* _AVAILABLE DATA_
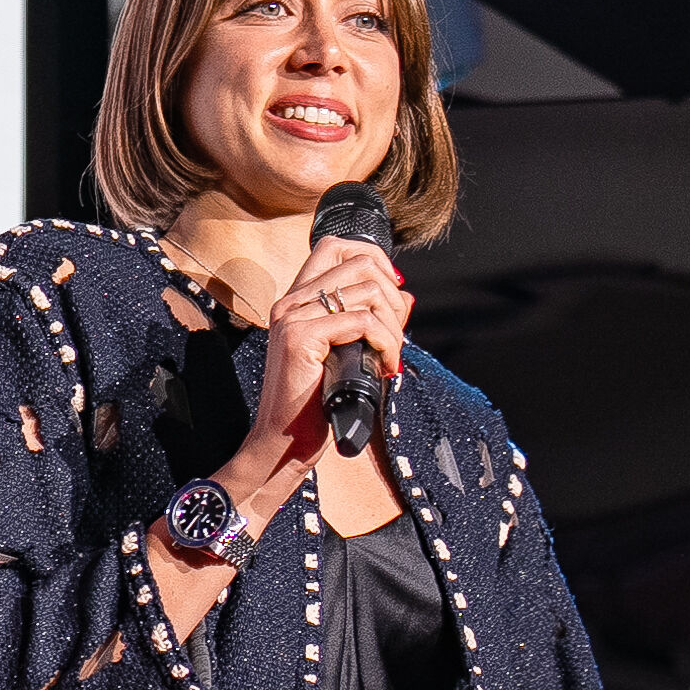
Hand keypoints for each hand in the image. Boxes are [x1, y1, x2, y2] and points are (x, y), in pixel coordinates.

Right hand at [242, 230, 413, 480]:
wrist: (284, 442)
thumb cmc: (313, 404)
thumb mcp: (346, 353)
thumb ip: (369, 321)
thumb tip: (405, 297)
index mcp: (296, 301)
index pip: (335, 247)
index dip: (373, 257)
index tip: (393, 289)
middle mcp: (290, 301)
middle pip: (358, 262)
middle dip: (392, 293)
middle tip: (397, 332)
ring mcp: (293, 317)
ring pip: (367, 290)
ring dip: (393, 324)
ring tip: (391, 354)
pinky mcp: (301, 338)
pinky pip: (363, 321)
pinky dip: (386, 342)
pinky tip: (385, 365)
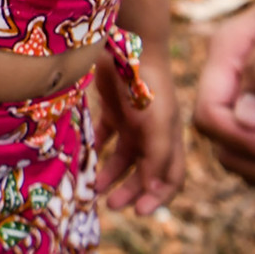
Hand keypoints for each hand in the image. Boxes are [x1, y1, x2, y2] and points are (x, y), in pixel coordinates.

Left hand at [92, 51, 184, 214]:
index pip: (170, 177)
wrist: (127, 42)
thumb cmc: (148, 84)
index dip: (158, 197)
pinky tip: (83, 158)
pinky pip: (102, 135)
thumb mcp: (158, 123)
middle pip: (143, 171)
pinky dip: (95, 148)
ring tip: (93, 187)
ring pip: (121, 156)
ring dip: (109, 174)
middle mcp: (152, 132)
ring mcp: (131, 120)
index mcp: (169, 138)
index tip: (139, 212)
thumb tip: (154, 190)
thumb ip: (158, 156)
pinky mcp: (111, 108)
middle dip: (130, 190)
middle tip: (111, 204)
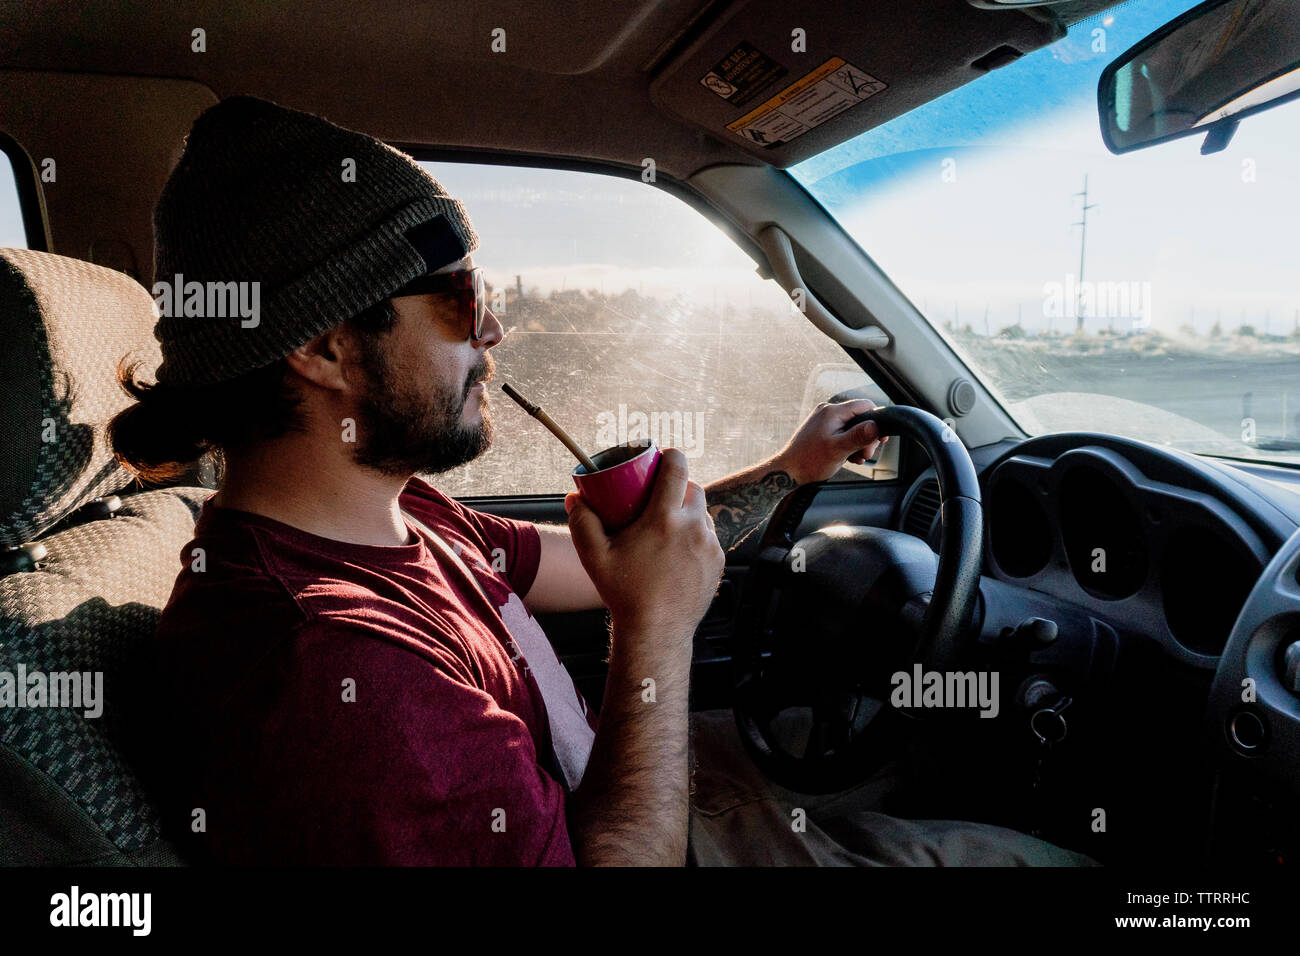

* _EXERCISE REQUIREMENTS_
Please say how many lines of the records contain the word "index", giving the number by itself.

* _ANSWER SPACE_
8